WORK INSTRUCTIONS>
Filter the listing below, keeping each line that contains the string "APERTURA" with the same case.

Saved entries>
====

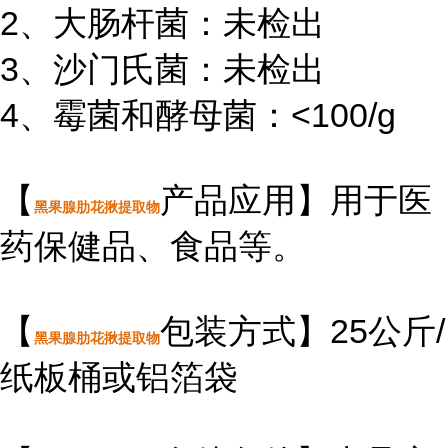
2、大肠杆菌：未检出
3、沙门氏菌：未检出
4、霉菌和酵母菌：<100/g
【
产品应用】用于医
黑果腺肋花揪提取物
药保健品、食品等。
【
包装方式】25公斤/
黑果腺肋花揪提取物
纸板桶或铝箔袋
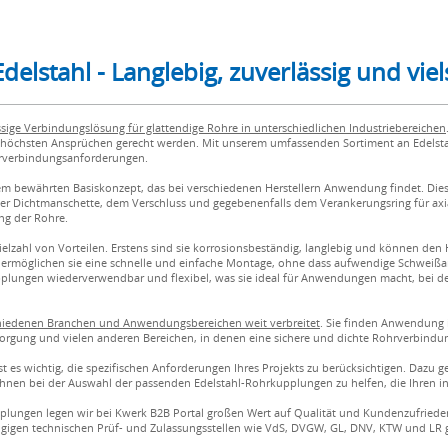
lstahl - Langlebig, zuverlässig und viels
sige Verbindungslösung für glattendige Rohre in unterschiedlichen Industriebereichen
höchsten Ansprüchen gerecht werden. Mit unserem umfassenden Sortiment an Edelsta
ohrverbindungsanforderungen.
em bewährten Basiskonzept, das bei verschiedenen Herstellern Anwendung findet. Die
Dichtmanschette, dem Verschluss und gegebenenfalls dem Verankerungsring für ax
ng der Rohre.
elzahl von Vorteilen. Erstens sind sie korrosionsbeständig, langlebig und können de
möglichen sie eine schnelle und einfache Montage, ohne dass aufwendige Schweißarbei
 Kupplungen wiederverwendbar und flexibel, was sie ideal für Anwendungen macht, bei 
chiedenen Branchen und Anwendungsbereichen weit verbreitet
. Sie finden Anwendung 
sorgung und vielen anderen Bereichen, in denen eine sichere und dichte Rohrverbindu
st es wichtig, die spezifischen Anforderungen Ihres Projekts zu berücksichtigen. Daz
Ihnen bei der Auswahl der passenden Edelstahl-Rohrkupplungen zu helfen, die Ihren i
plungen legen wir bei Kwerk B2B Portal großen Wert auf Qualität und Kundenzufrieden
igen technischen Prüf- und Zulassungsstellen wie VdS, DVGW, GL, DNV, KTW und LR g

====

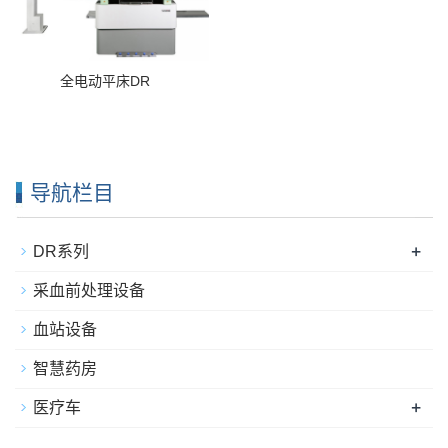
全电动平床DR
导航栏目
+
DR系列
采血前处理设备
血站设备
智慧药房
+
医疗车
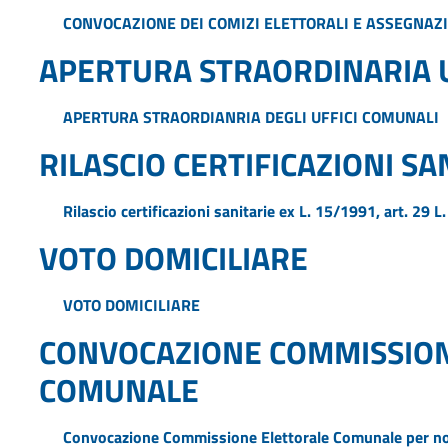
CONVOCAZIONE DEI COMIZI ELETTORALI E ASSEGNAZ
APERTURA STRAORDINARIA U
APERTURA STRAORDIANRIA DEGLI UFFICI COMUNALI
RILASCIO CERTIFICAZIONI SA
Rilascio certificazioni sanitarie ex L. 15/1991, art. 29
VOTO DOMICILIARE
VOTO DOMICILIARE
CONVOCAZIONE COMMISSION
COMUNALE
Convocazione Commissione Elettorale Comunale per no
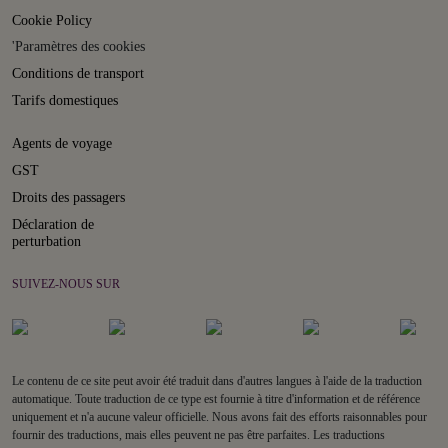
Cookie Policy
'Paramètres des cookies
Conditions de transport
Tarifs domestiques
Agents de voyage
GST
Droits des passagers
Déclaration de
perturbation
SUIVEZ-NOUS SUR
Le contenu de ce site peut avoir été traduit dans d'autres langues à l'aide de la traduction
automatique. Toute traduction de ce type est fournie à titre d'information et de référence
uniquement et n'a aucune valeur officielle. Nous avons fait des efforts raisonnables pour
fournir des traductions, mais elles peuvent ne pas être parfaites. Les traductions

====

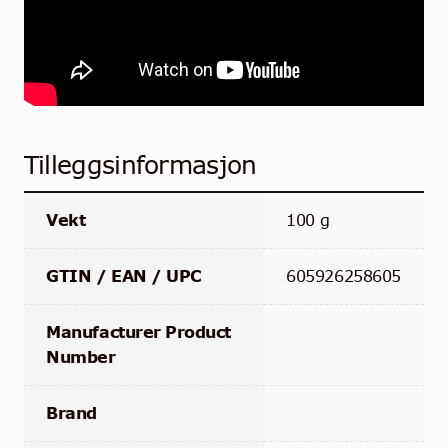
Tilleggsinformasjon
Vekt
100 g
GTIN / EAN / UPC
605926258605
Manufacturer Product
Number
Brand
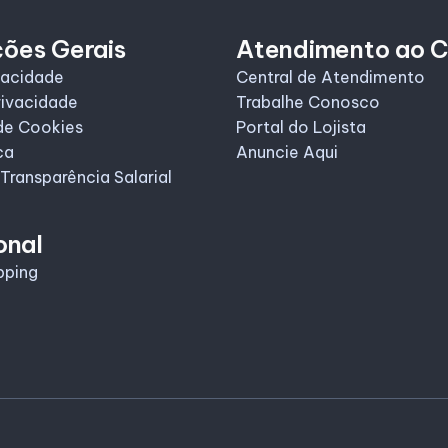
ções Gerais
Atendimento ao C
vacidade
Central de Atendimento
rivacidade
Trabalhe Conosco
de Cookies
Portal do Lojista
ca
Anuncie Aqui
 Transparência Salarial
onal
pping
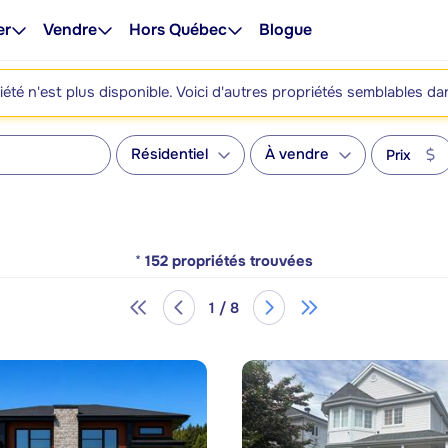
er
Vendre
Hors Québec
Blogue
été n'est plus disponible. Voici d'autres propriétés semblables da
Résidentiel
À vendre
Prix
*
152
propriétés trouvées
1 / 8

====

EXERCISE OUTPUT>
APERTURA STRAORDINARIA U
APERTURA STRAORDIANRIA DEGLI UFFICI COMUNALI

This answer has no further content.